/---
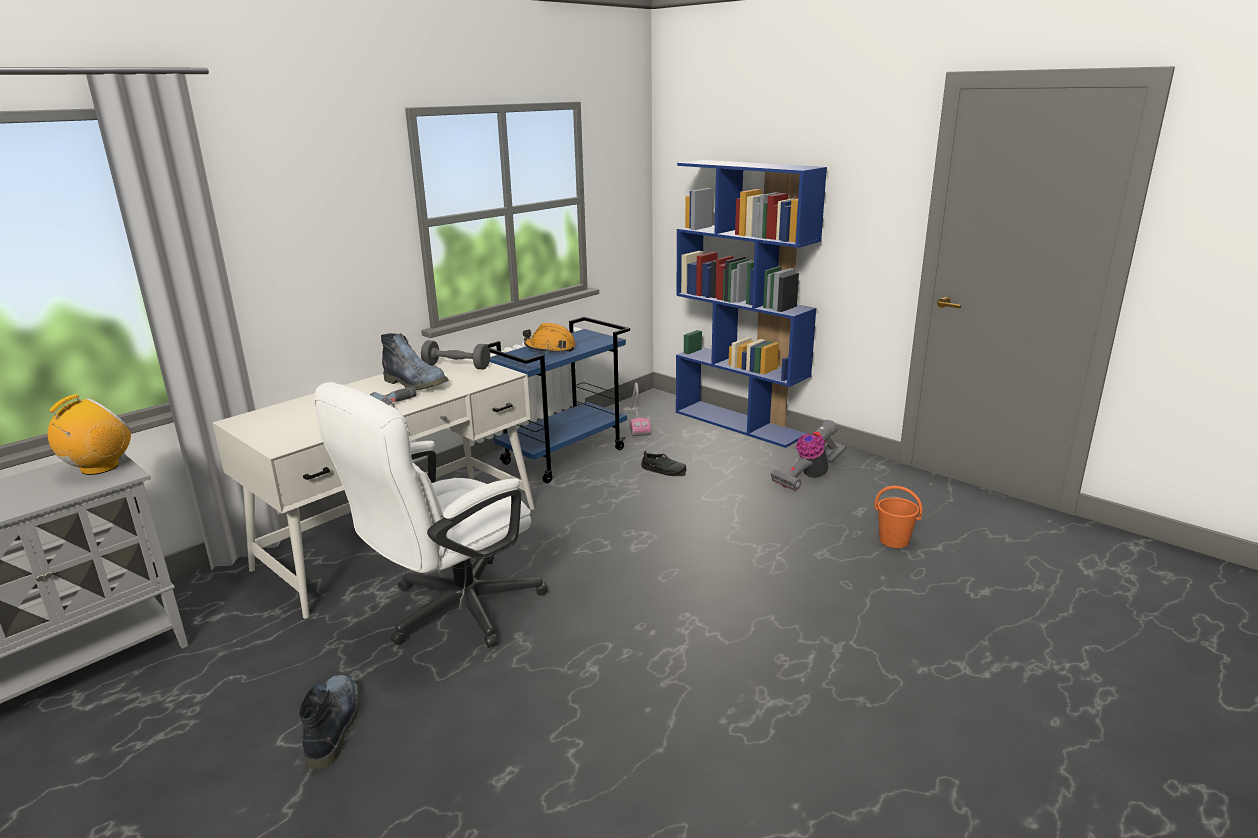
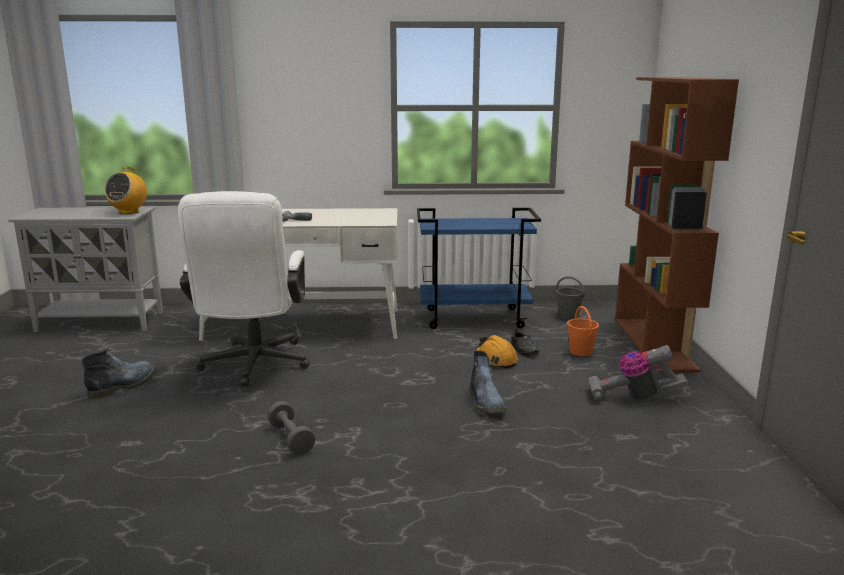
camera: 45 degrees right, 5 degrees down
radio [48,394,132,475] -> radio turned 120 degrees clockwise [104,167,147,214]
white office chair [314,382,548,648] -> white office chair turned 90 degrees counterclockwise [178,191,310,386]
boot [381,333,449,390] -> boot moved to [469,351,506,413]
grey dumbbell [421,340,490,369] -> grey dumbbell moved to [267,401,316,455]
orange hard hat [523,323,576,353] -> orange hard hat moved to [476,335,518,369]
vacuum cleaner [623,383,651,436] -> grey bucket [555,276,585,320]
blue bookcase [676,160,827,448] -> brown bookcase [615,77,739,373]
orange bucket [874,486,922,548] -> orange bucket moved to [567,306,599,356]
\---
> **Problem statement**: Each record should be written out exactly, and each image should be omitted.

> **Written response**:
camera: 45 degrees right, 5 degrees down
radio [48,394,132,475] -> radio turned 120 degrees clockwise [104,167,147,214]
white office chair [314,382,548,648] -> white office chair turned 90 degrees counterclockwise [178,191,310,386]
boot [381,333,449,390] -> boot moved to [469,351,506,413]
grey dumbbell [421,340,490,369] -> grey dumbbell moved to [267,401,316,455]
orange hard hat [523,323,576,353] -> orange hard hat moved to [476,335,518,369]
vacuum cleaner [623,383,651,436] -> grey bucket [555,276,585,320]
blue bookcase [676,160,827,448] -> brown bookcase [615,77,739,373]
orange bucket [874,486,922,548] -> orange bucket moved to [567,306,599,356]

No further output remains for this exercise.